In 1889…In San Francisco, the Palais Royal Hotel installed the first coin-operated machine that, by about 1940, was known as a "jukebox." In the beginning it was a crude slot-machine apparatus connected to an Edison phonograph which, upon receiving a coin, unlocked the mechanism, allowing the listener to turn a crank that simultaneously wound the spring motor and placed the reproducer's stylus in the starting groove. This was before the time of vacuum tubes, so there was no amplification. The music was heard via one of four listening tubes. Despite its then-high price of a nickel a song, the new contraption took in $1000 in its first six months of operation.
In 1938…Bob Hope and Shirley Ross recorded his future theme song, "Thanks For The Memory," for the soundtrack of the motion picture "The Big Broadcast of 1938."
In 1959…Alan Freed was dismissed from his daily television show, "The Big Beat," over allegations that he accepted money to play certain records. Freed denied any wrongdoing.
In 1962…The Beatles did a ten-minute audition for BBC Television at St. James' Church Hall in London.
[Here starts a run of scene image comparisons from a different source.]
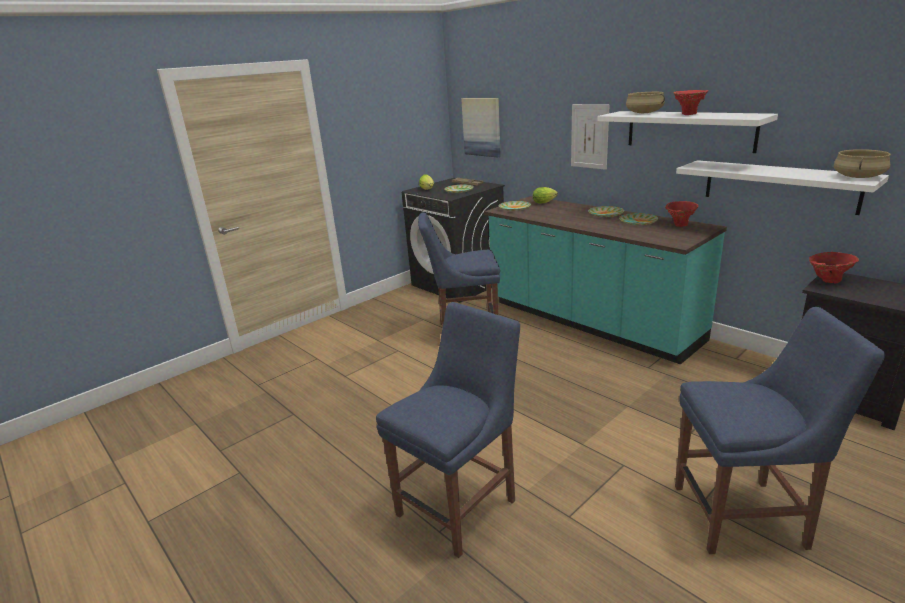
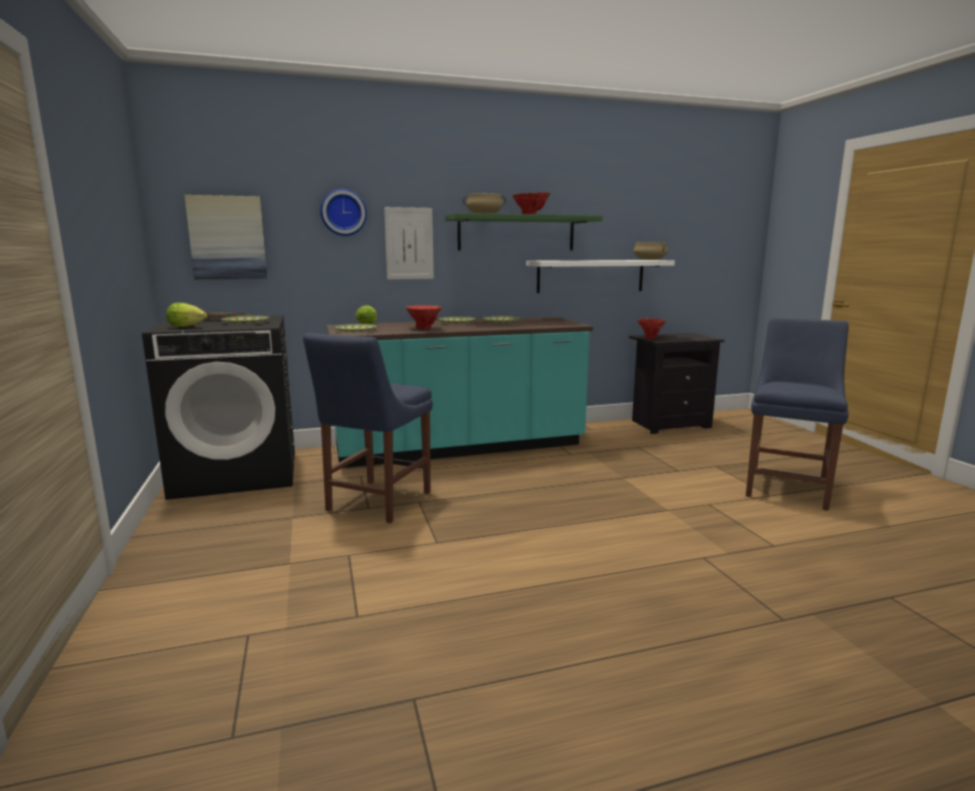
camera: 65 degrees left, 10 degrees down
(461, 504) = (739, 594): blue chair -> none
(545, 109) = (343, 212): none -> wall clock
(679, 225) = (534, 319): red vase -> red vase (424, 328)
(689, 130) = (516, 233): white shelf -> green shelf

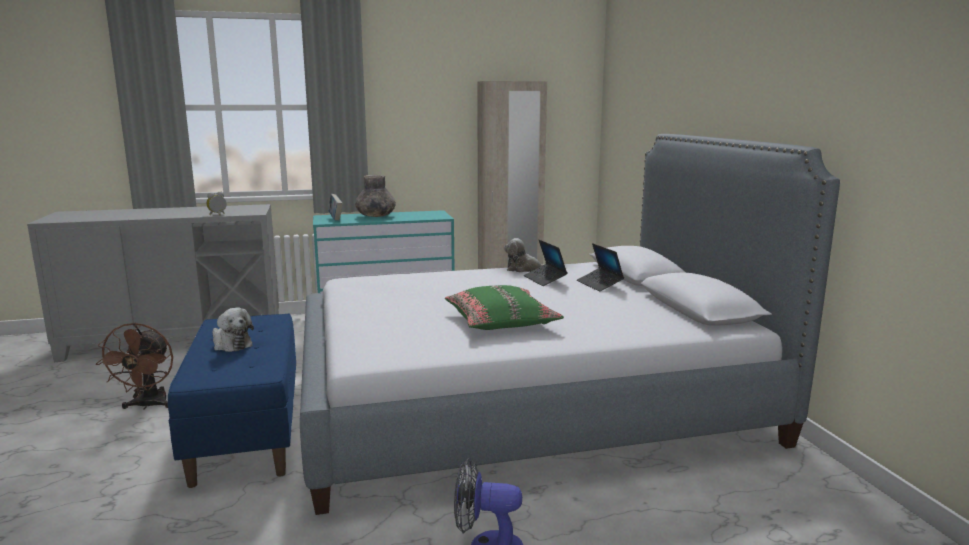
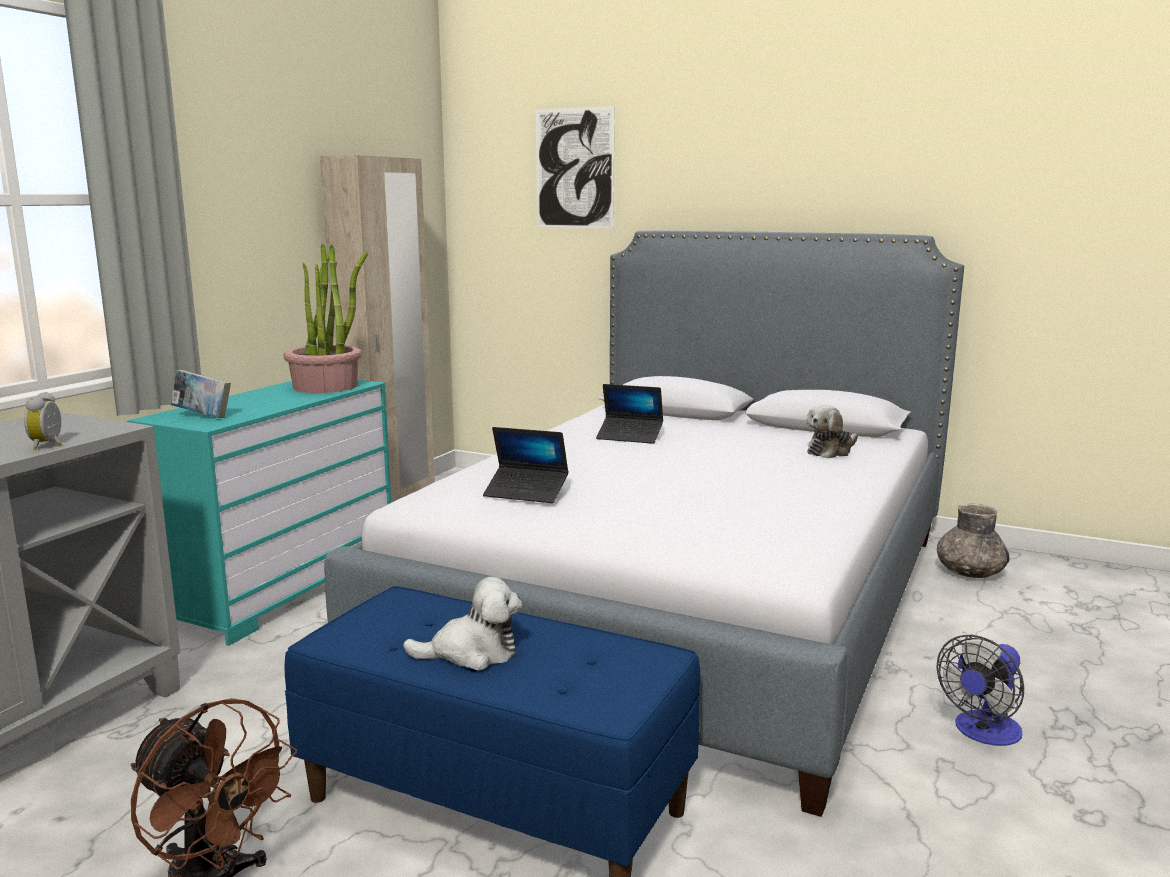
camera: 50 degrees left, 0 degrees up
(375, 216) = (252, 400): grey vase -> grey vase (969, 573)
(424, 216) = (326, 386): none -> potted plant
(501, 321) = (753, 487): green pillow -> none
(524, 269) = (567, 432): plush toy -> plush toy (831, 451)
(599, 284) = (690, 427): laptop -> laptop (526, 492)
(649, 85) = (574, 168): none -> picture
Four days later, Brian Epstein received a polite rejection letter from the BBC. They eventually made it on the BBC in 1963.
In 1964…The Rolling Stones were late arriving for the BBC radio shows, "Top Gear" and "Saturday Club" and as a result were banned by the BBC for "unprofessionalism."
In 1967…San Francisco disc jockey Tom Donahue, inventor of "classic rock" and "deep cut" radio, told Rolling Stone magazine, "Top Forty radio, as we know it today and have known it for the last ten years, is dead, and its rotting corpse is stinking up the airwaves."
In 1993….FCC makes C-QUAM AM stereo standard.
In 2004…pioneering sports radio talk show host Pete Franklin died at age 76. Franklin's stops included Cleveland and New York with his last job at KNBR, San Francisco.